Otolaryngology–Head and Neck Surgery
- Discipline: Otolaryngology
- Language: English
- Edited by: Cecelia Schmalbach

Publication details
- History: 1995-present
- Publisher: SAGE Publishing on behalf of the American Academy of Otolaryngology–Head and Neck Surgery
- Frequency: Monthly
- Impact factor: 5.591 (2021)

Standard abbreviations
- ISO 4: Otolaryngol. Head Neck Surg.

Indexing
- CODEN: OHNSDL
- ISSN: 0194-5998 (print) 1097-6817 (web)
- OCLC no.: 638742774

Links
- Journal homepage; Online access; Online archive;

= Otolaryngology–Head and Neck Surgery =

Otolaryngology–Head and Neck Surgery is a monthly peer-reviewed medical journal that covers the field of otolaryngology, especially surgery of the head and neck. The journal's editor-in-chief is Cecelia Schmalbach (Temple University).
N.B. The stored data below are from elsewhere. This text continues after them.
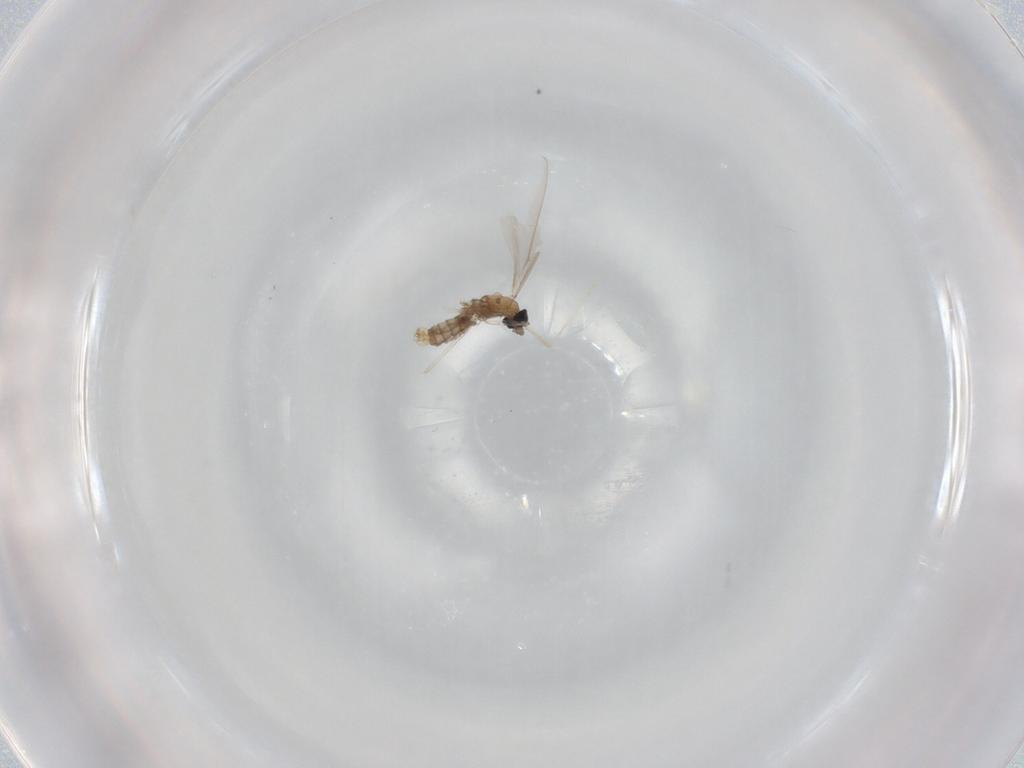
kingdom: Animalia
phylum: Arthropoda
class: Insecta
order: Diptera
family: Cecidomyiidae
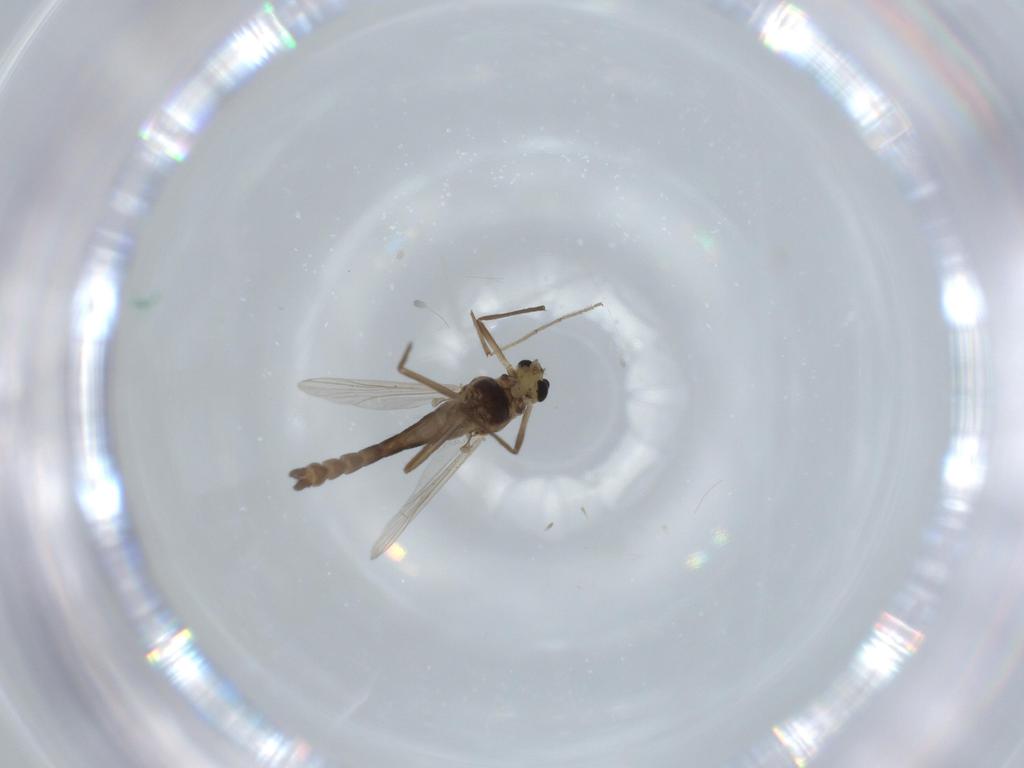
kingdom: Animalia
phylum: Arthropoda
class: Insecta
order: Diptera
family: Chironomidae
It was established in 1995 and is published by SAGE Publishing on behalf of the American Academy of Otolaryngology–Head and Neck Surgery.

==Abstracting and indexing==
The journal is abstracted and indexed in Scopus and the Social Sciences Citation Index. According to the Journal Citation Reports, the journal has a 2021 impact factor of 5.591.